Logic of statement

Question

I can see the mathematical implication but could not get the logic, why $5!$ is equal to $^6P_3$? Please help proving why both the expressions are equal without mathematical manipulation!In any case, does there exist any generalization of the above property?

Answer 1

As $\frac{(n!)!}{n!}=(n!-1)!$ for all n , there are infinitely many nontrivial triples (a,b,c) with $\frac{a!}{(a-b)!}=c!$

Choose a=n! , b=n!-n , c=n!-1

Answer 2

Richard Guy, Unsolved Problems In Number Theory, 3rd edition, problem B23: Equal products of factorials, begins,

Suppose that $$n!=a_1!a_2!\dots a_r!,\quad r\ge2,\quad a_1\ge a_2\ge\dots\ge a_r\ge2$$ A trivial example is $$a_1=a_2!\dots a_r!-1,\quad n=a_2!\dots a_r!$$ Dean Hickerson notes that the only nontrivial examples with $n\le410$ are $$9!=7!3!3!2!,\quad10!=7!6!=7!5!3!,\quad16!=14!5!2!$$ and asks if there are any others.
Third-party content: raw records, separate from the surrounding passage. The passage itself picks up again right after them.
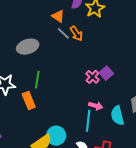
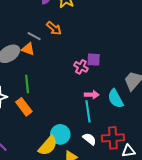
orange triangle: (58, 16) -> (28, 49), moved
gray line: (63, 33) -> (34, 36), moved
purple square: (106, 73) -> (94, 60), turned -32

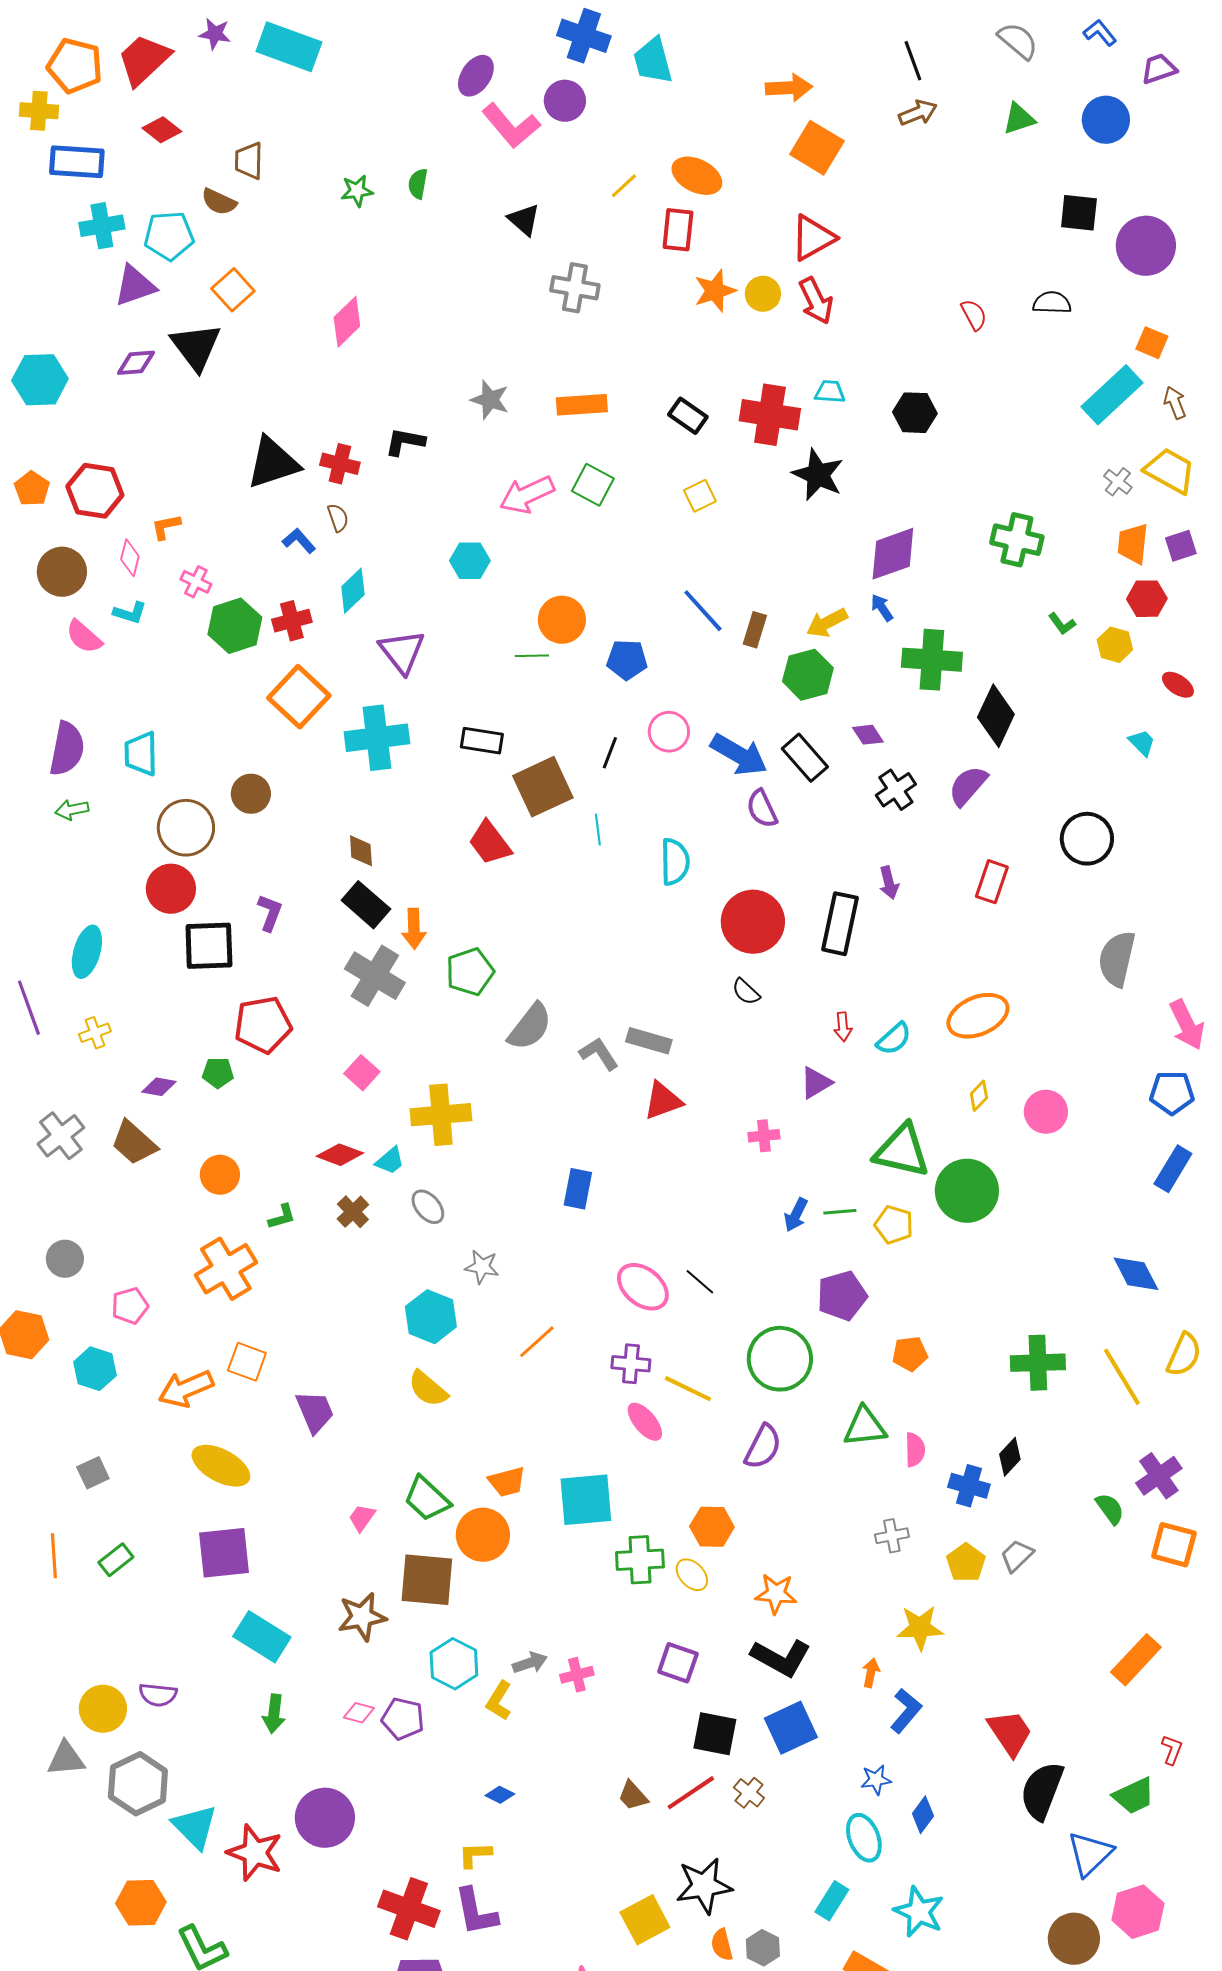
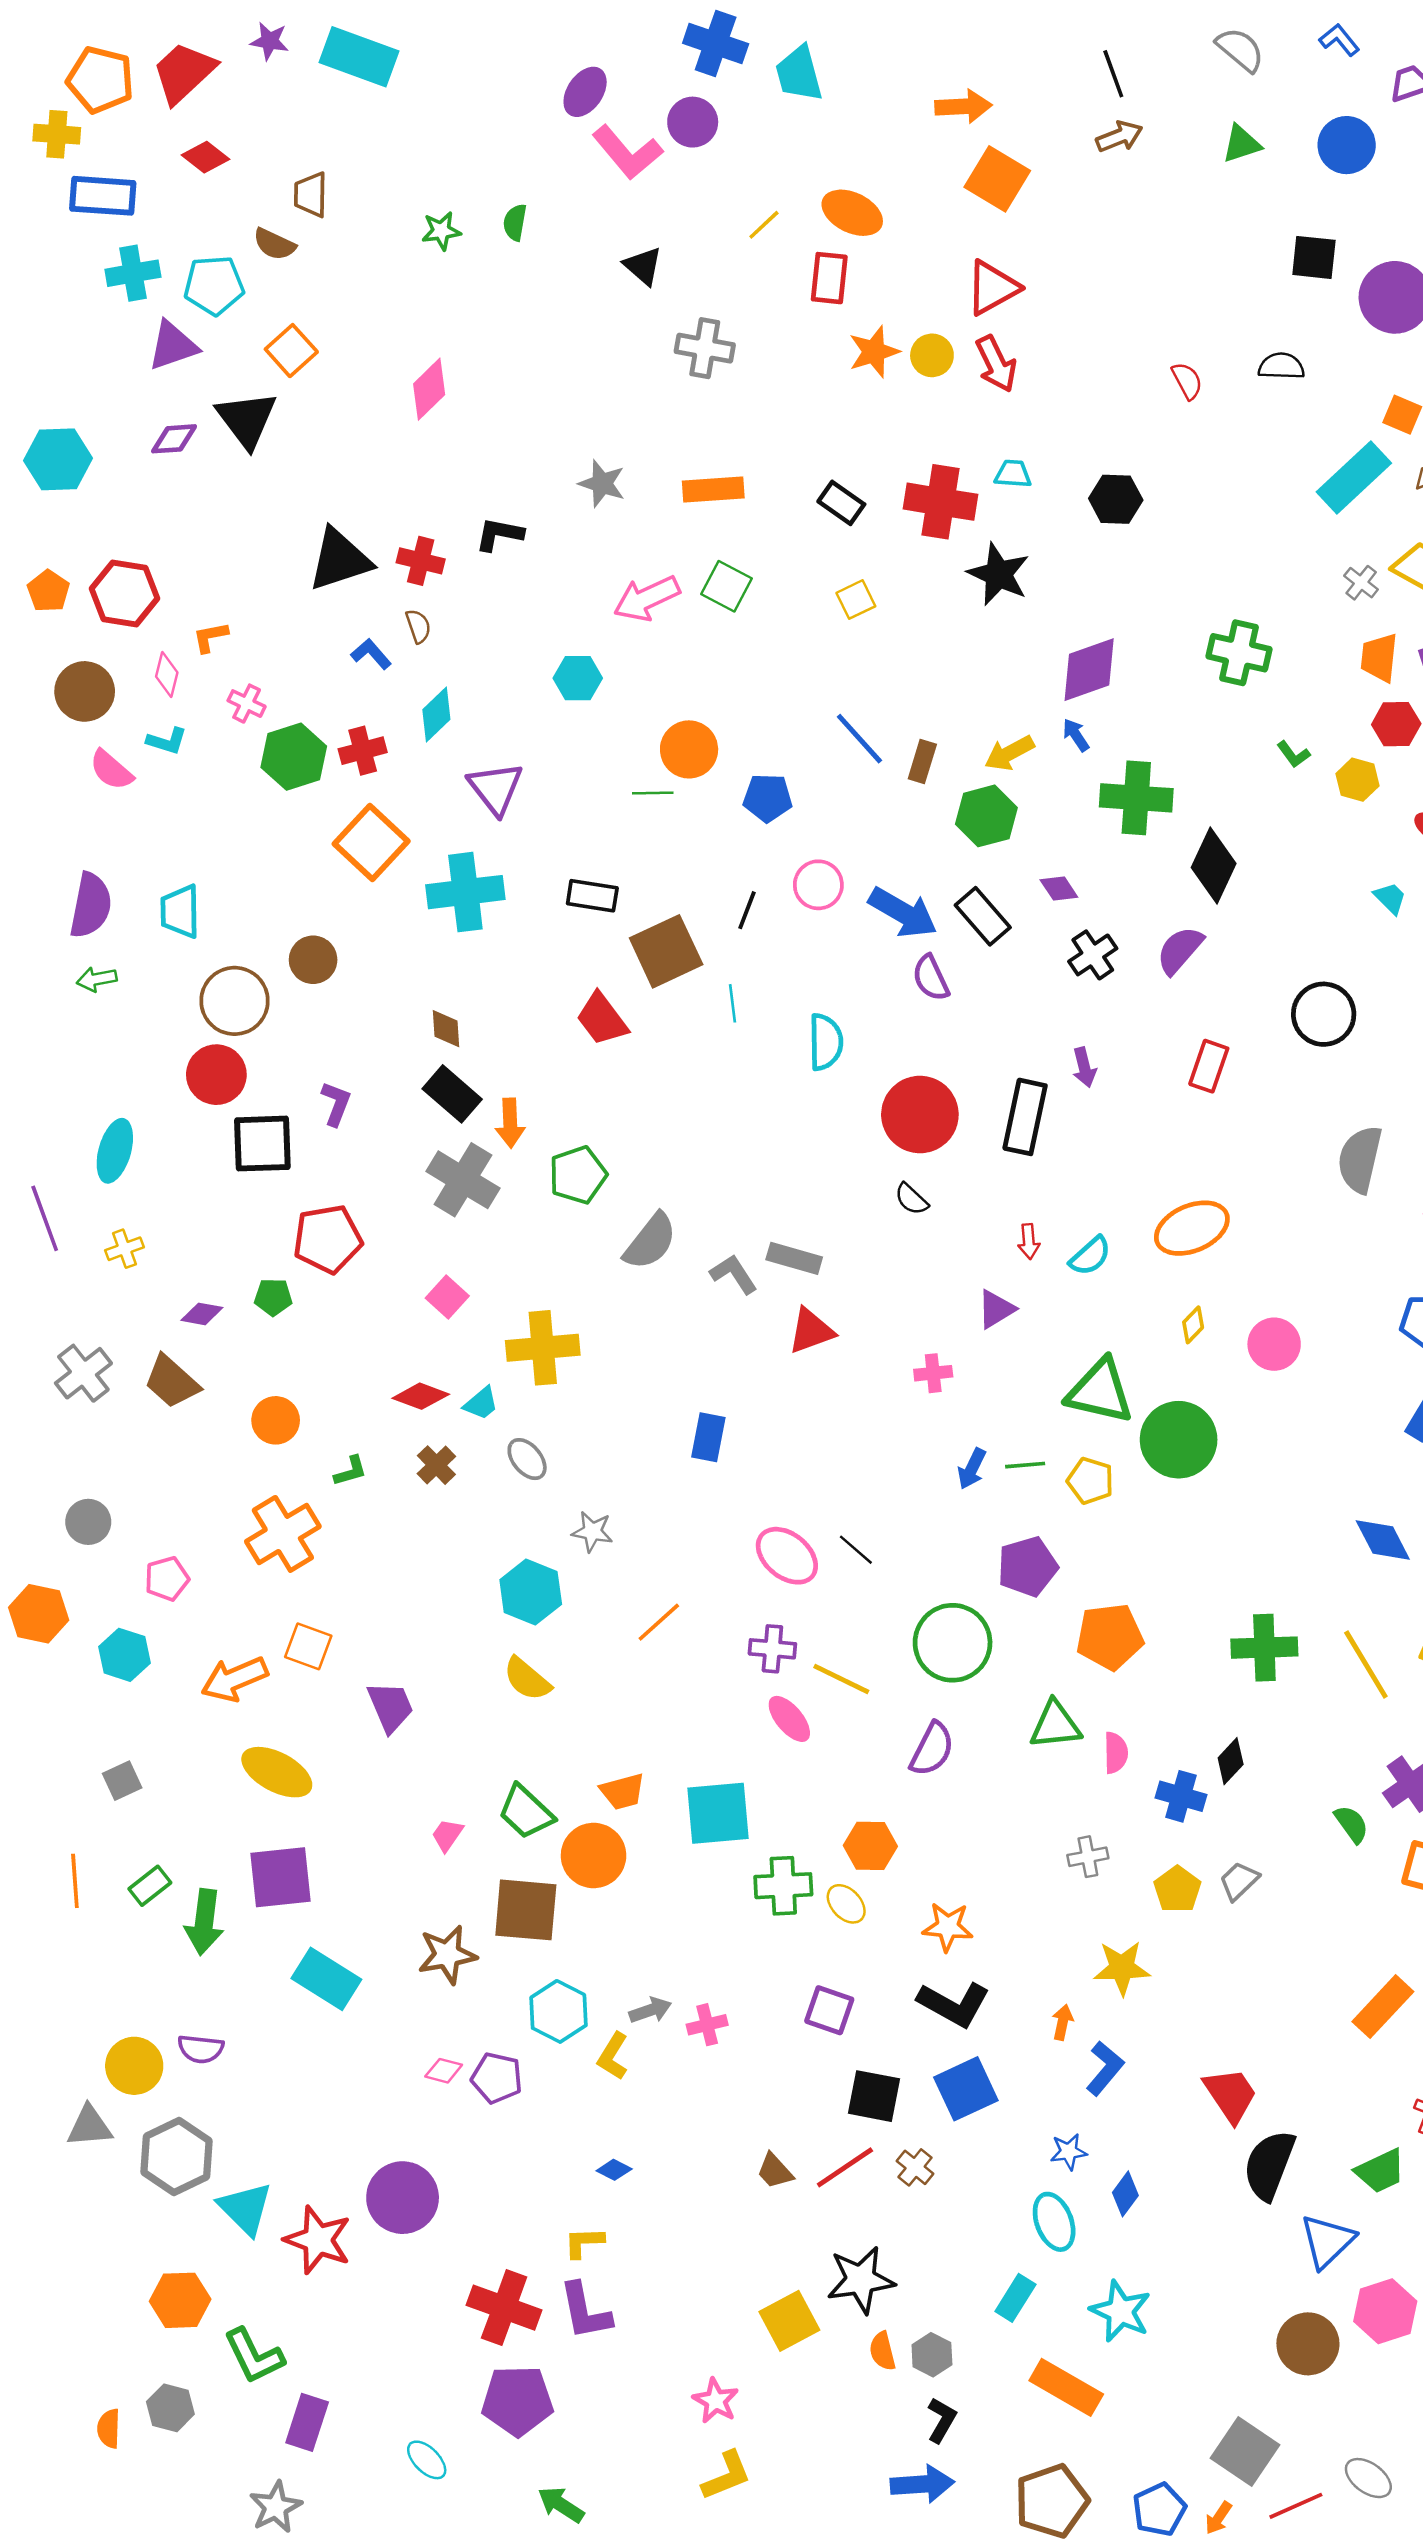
orange pentagon: (910, 1354) -> (1110, 1637), size x1.6
green arrow: (274, 1714) -> (204, 1922), moved, size x1.4

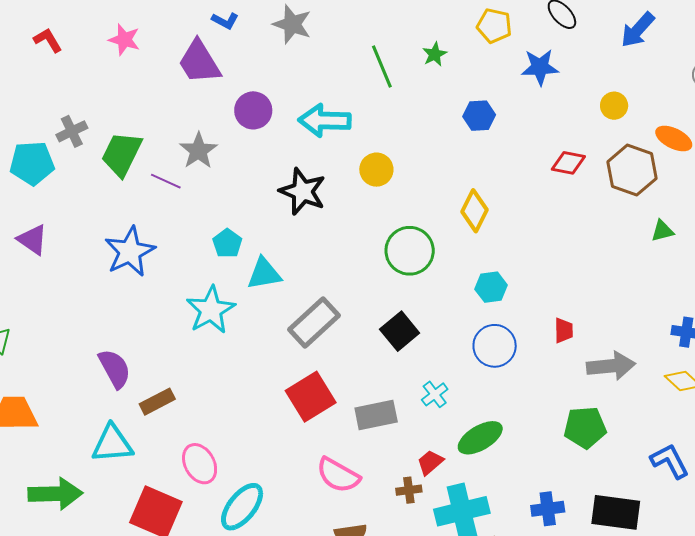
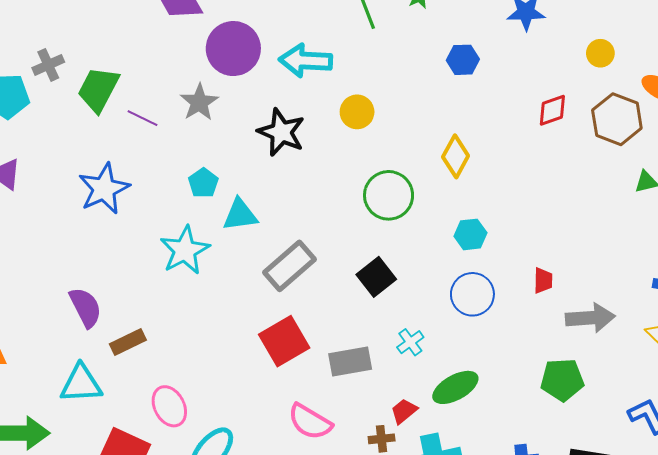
purple circle: (253, 110) -> (233, 49), size x1.4
gray star: (198, 151) -> (199, 102), moved
red diamond: (568, 163) -> (552, 110), turned -32

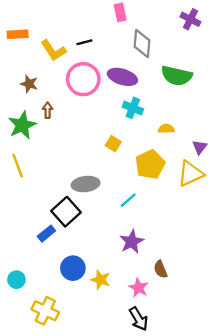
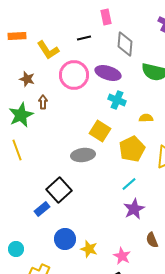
black line: (84, 42) -> (84, 38), moved
yellow square: (113, 144) -> (100, 131), size x1.5
gray ellipse: (86, 184) -> (83, 155), moved
cyan line: (128, 200) -> (129, 184), moved
purple star: (132, 242) -> (134, 209), moved
brown semicircle: (160, 269) -> (152, 240), moved

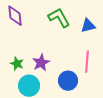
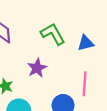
purple star: (41, 63) -> (37, 68), moved

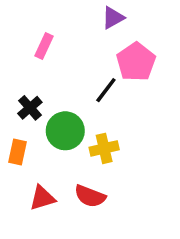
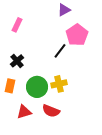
pink rectangle: (44, 46) -> (17, 25), moved
green circle: (65, 131) -> (37, 87), moved

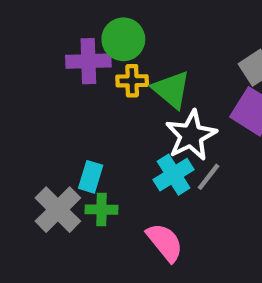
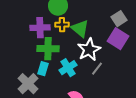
purple cross: (88, 61) -> (40, 28), moved
cyan cross: (174, 175) -> (68, 68), moved
green cross: (102, 210) -> (48, 49), moved, size x1.5

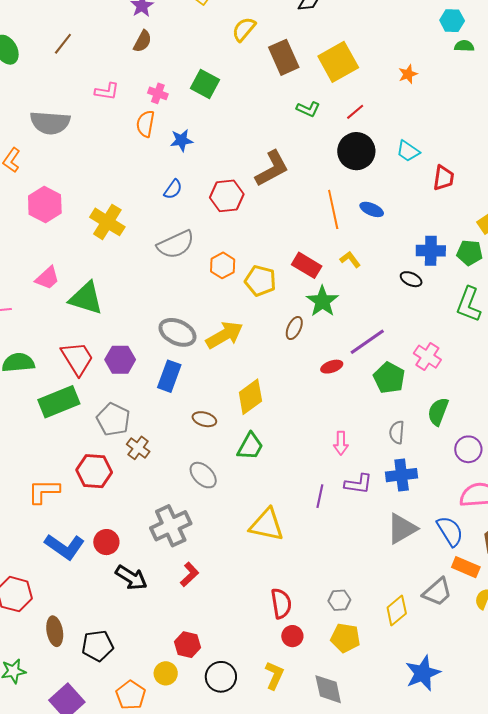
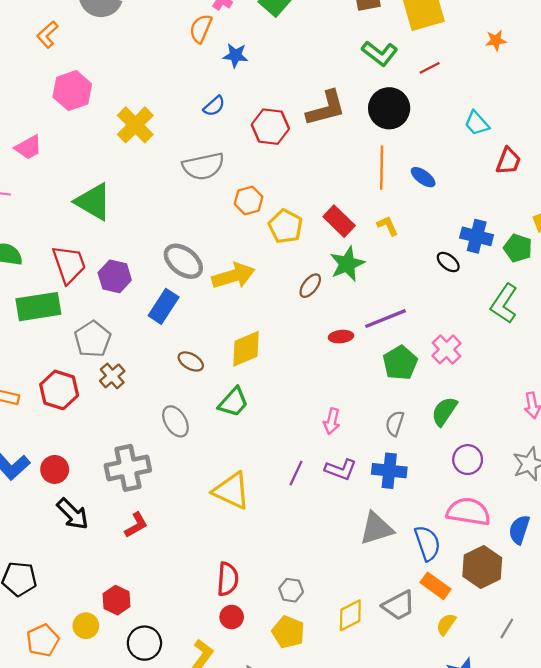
green L-shape: (308, 109) -> (380, 53), size x1.4
black circle: (356, 151) -> (389, 108), moved
pink trapezoid: (47, 278) -> (28, 147), moved

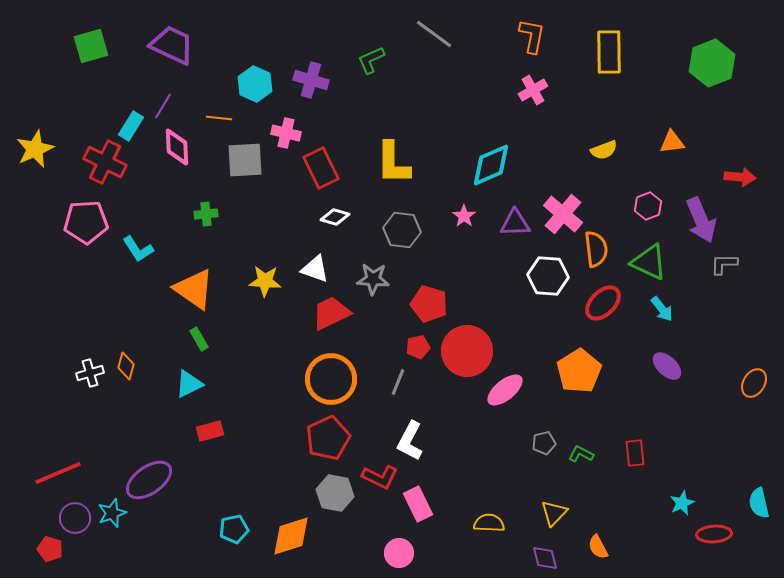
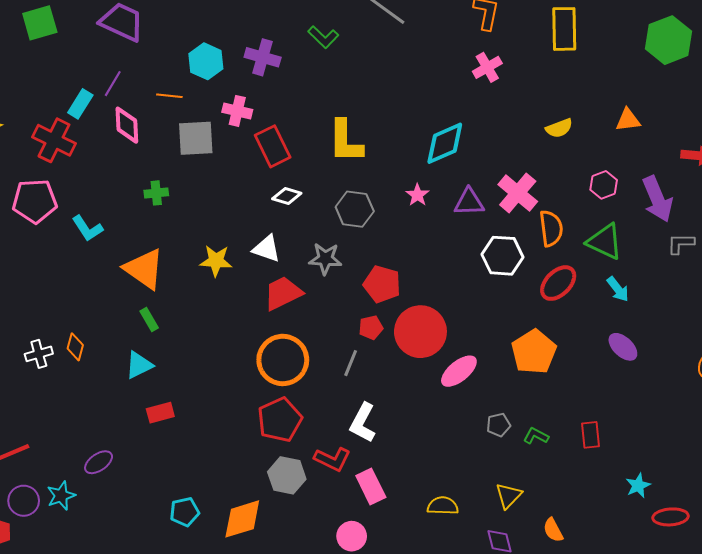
green L-shape: (371, 60) -> (323, 37), turned -112
purple ellipse: (149, 480) -> (99, 462), size x0.6

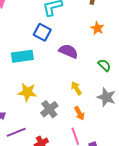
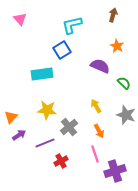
blue square: (42, 32) -> (62, 50), turned 30
purple semicircle: (68, 51) -> (100, 66), moved
purple line: (16, 132) -> (45, 143), moved

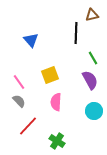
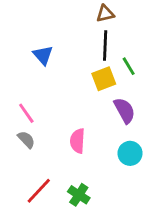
brown triangle: (92, 15) -> (105, 14), moved
green line: (93, 58) -> (129, 66), moved
yellow square: (50, 75) -> (104, 79), moved
red line: (28, 126) -> (39, 191), moved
Jeffrey Shallit and Michael Easter have extended the search to $n=18160$ and Chris Caldwell has shown that any other $n$ is greater than $10^6$.

Elsewhere, Guy cites MR1646003 (99i:11025) Passow, Eli, On the solutions of $n!=m!r!$, Far East J. Math. Sci. 6 (1998), no. 3, 337–344. According to the review by Nikos Tzanakis, the author proves that if $r,j,k$ are positive integers, then $$(r+j+k)!=(r+j)!r!$$ has no solution with $j\le1914$ other than $(r,j,k)=(6,1,3)$.